Kaie and Alex Razaghi were stuck. Because Island House could not be allowed to collapse forward onto Good Shepherd Plaza, they were forced to plan, get approvals again and build largely from scratch.

Powered by a dream, determined to continue serving the community and supported by Hudson, they made the expensive and, as it turned out, unimaginably complicated decision to go forward.

You'd think Kaie and Alexander would have second thoughts by now, but you'd probably be wrong. When you catch up with them, as I did in August, and as Frank Farance reports that he did this week, the bright and congenial determination that has always characterized the family is as warm and confident as ever.

Right Now and Hopefully Soon

I challenged Alex Kaplan, who handles the Roosevelt Island project for Hudson, after reciting the long wait and series of false starts, "Can you explain for our readers why we should have confidence in this key location ever reopening as a restaurant?"

Over the top, sure, but Kaplan was not rattled.

"We too," she wrote, "are very much looking forward to the day that Nisi opens. Kaie and Alex have put a tremendous amount of resources into the renovation and I know they are looking forward to opening day, perhaps more than the rest of us combined."

Optimism gone haywire? Wishful thinking to the point of intoxication? Or just cover for the absence of any alternative plan?
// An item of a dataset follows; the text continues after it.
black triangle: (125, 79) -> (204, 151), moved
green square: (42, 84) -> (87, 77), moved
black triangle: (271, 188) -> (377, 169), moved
None of the above, it appears, according to a comment by Frank Farance on the Roosevelt Islander blog. Farance lives above Trellis/Nisi and, being who he is, could not resist going downstairs when he heard the sounds of workers below. 

Inside Nisi, he found Kaie Razaghi supervising plumbers on the job in anticipation of opening, and of course, again, Frank being Frank, he took the opportunity to quiz him about it.
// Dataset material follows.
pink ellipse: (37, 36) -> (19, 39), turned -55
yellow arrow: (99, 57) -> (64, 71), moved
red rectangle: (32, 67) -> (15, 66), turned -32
"They got their fire/etc. inspections," he wrote, "and then needed to turn the gas on. Well, there were two problems: first was their permit was old enough that they had to get a new permit and do some plumbing work, but the second was that the inspection rules changed since the Lower East Side building collapse, which was caused by the bogus gas work/plumbing and explosion. Since that event, all plumbing has to be inspected by the City/Con Ed, rather than in the past where the plumbers could self-inspect.

"He hopes this is the last obstacle," Farance noted, and added that Razaghi blew off rumors of his selling the restaurant as nonsense.

Later, I ran into Rick O'Conor, the respected and knowledgable editor and publisher of the Roosevelt Islander blog.

"Kaie told me that too," O'Conor said.

Come to think about it, I heard a similar version, back in August, myself.

So, is Nisi about to rise up from the legacy of Trellis any time soon? I think it is. The old mail has been collected, and to be fair, we all know Kaie and Alex Razaghi to be as forthright as they come. Regardless of recent history, they have always intended to do as they promised.

This time, I believe it's going to happen.

But I could be wrong. My eagerness for great Greek food just a five minute walk away may have infected me with excess optimism.

I'm hanging on to with happy anticipation until the future proves me wrong, if it ever does.